Artful Aging年岁在长创造力不减英语美文(3)

时间:2021-08-31

  No one has figured out yet exactly how the brain handles these feats. At UCLA, magnetic resonance imaging (MRI) may be giving at least some clues into the nature of sudden insights. Subjects are asked to solve simple anagrams. The answers may come in a flash (“Aha!”) or slowly, by methodical examination of the different possibilities. The Aha! Answers are associated with bursts of activity in the brain’s right temporal lobe. “This region seems to connect information of various kinds,” says neurologist Marco Iacoboni, one of the scientists conducting the study. And making fresh connections is an essential part of creativity.

  But fireworks aren’t everything. Sometimes inspiration comes slowly and quietly. Depending on the idea, Cohen says, different parts of the brain may dominate.
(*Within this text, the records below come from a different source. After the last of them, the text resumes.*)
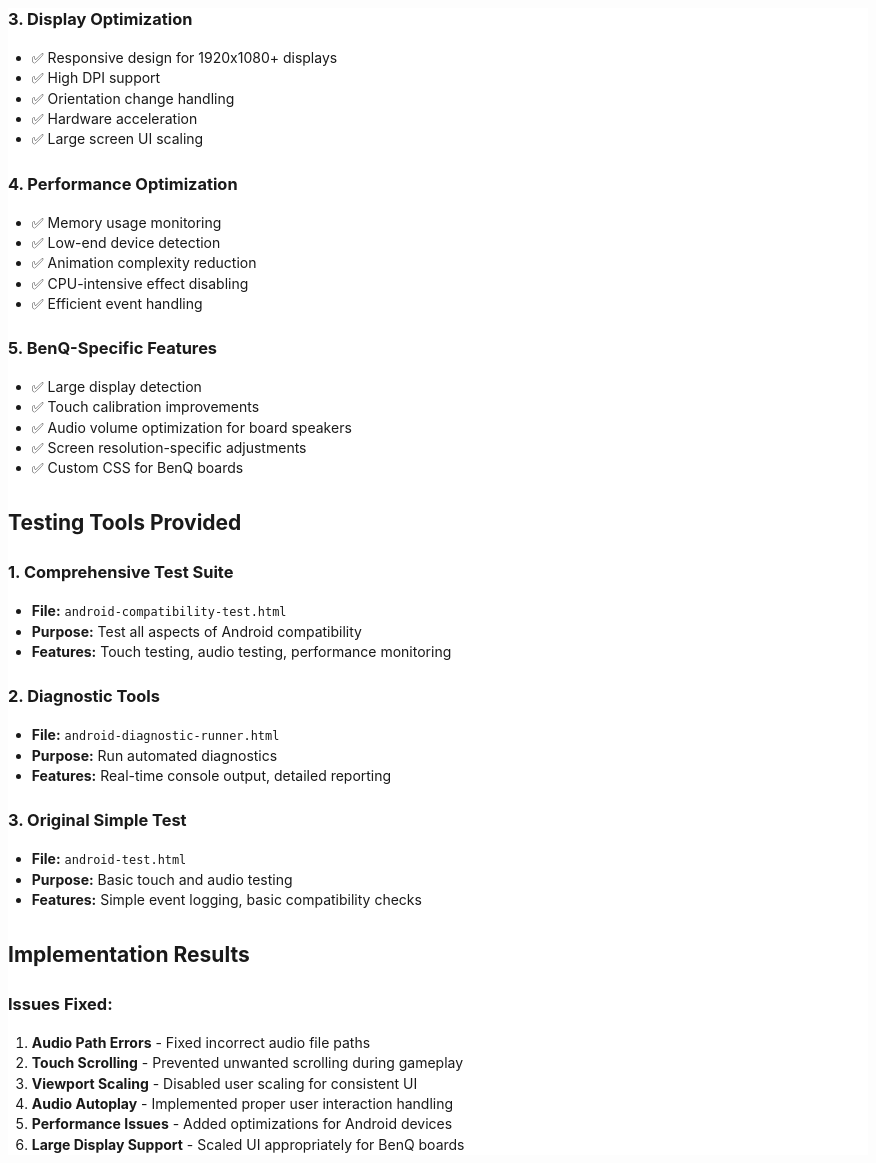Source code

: ### 3. Display Optimization
- ✅ Responsive design for 1920x1080+ displays
- ✅ High DPI support
- ✅ Orientation change handling
- ✅ Hardware acceleration
- ✅ Large screen UI scaling

### 4. Performance Optimization
- ✅ Memory usage monitoring
- ✅ Low-end device detection
- ✅ Animation complexity reduction
- ✅ CPU-intensive effect disabling
- ✅ Efficient event handling

### 5. BenQ-Specific Features
- ✅ Large display detection
- ✅ Touch calibration improvements
- ✅ Audio volume optimization for board speakers
- ✅ Screen resolution-specific adjustments
- ✅ Custom CSS for BenQ boards

## Testing Tools Provided

### 1. Comprehensive Test Suite
- **File:** `android-compatibility-test.html`
- **Purpose:** Test all aspects of Android compatibility
- **Features:** Touch testing, audio testing, performance monitoring

### 2. Diagnostic Tools
- **File:** `android-diagnostic-runner.html`
- **Purpose:** Run automated diagnostics
- **Features:** Real-time console output, detailed reporting

### 3. Original Simple Test
- **File:** `android-test.html`
- **Purpose:** Basic touch and audio testing
- **Features:** Simple event logging, basic compatibility checks

## Implementation Results

### Issues Fixed:
1. **Audio Path Errors** - Fixed incorrect audio file paths
2. **Touch Scrolling** - Prevented unwanted scrolling during gameplay
3. **Viewport Scaling** - Disabled user scaling for consistent UI
4. **Audio Autoplay** - Implemented proper user interaction handling
5. **Performance Issues** - Added optimizations for Android devices
6. **Large Display Support** - Scaled UI appropriately for BenQ boards
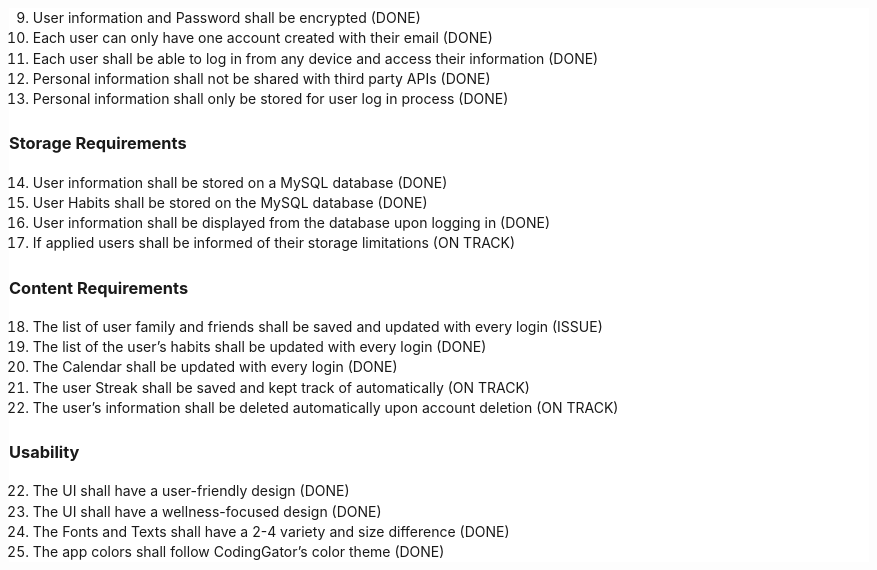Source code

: 9. User information and Password shall be encrypted (DONE)
1. Each user can only have one account created with their email (DONE)
1. Each user shall be able to log in from any device and access their information (DONE)
1. Personal information shall not be shared with third party APIs (DONE)
1. Personal information shall only be stored for user log in process (DONE)

### Storage Requirements

14. User information shall be stored on a MySQL database (DONE)
1. User Habits shall be stored on the MySQL database (DONE)
1. User information shall be displayed from the database upon logging in (DONE)
1. If applied users shall be informed of their storage limitations (ON TRACK)

### Content Requirements

18. The list of user family and friends shall be saved and updated with every login (ISSUE)
1. The list of the user’s habits shall be updated with every login (DONE)
1. The Calendar shall be updated with every login (DONE)
1. The user Streak shall be saved and kept track of automatically (ON TRACK)
1. The user’s information shall be deleted automatically upon account deletion (ON TRACK)

### Usability

22. The UI shall have a user-friendly design (DONE)
1. The UI shall have a wellness-focused design (DONE)
1. The Fonts and Texts shall have a 2-4 variety and size difference (DONE)
1. The app colors shall follow CodingGator’s color theme (DONE)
The right hemisphere is typically more involved in visual tasks, and the left brain does more verbal work. Many creative concepts need both halves, as well as the hippocampus, a part of the brain that specializes in information processing and recall. Cohen suspects that these various parts of the brain are at high alert during periods of creative inspiration.

  Advancing years can actually help that process along. The kids leave home, and a pension can make it easier to quit your day job. “There’s a freedom in being older,” says veteran radio producer Connie Goldman, 73, author of “Secrets of Becoming a Late Bloomer” and “The Ageless Spirit.” “Teenagers like to all be alike and all dress alike. As we get older, we’re more individuals. We’re ready to be who we are.” Salerno agrees. “In a sense there’s less to lose by trying things in late life,” she says. “You don’t have to be bothered with what other people think.” Growing up can be a relief. Gail Carson Levine was closing in on 50 when she published her first book, “Ella Enchanted,” earning one of the most prestigious prizes in children’s literature, a Newbery Honor. Now 57, she doubts she could have written such a life-affirming book in her younger years. “Adolescents can be very dark,” she says. “That wears off only slowly.”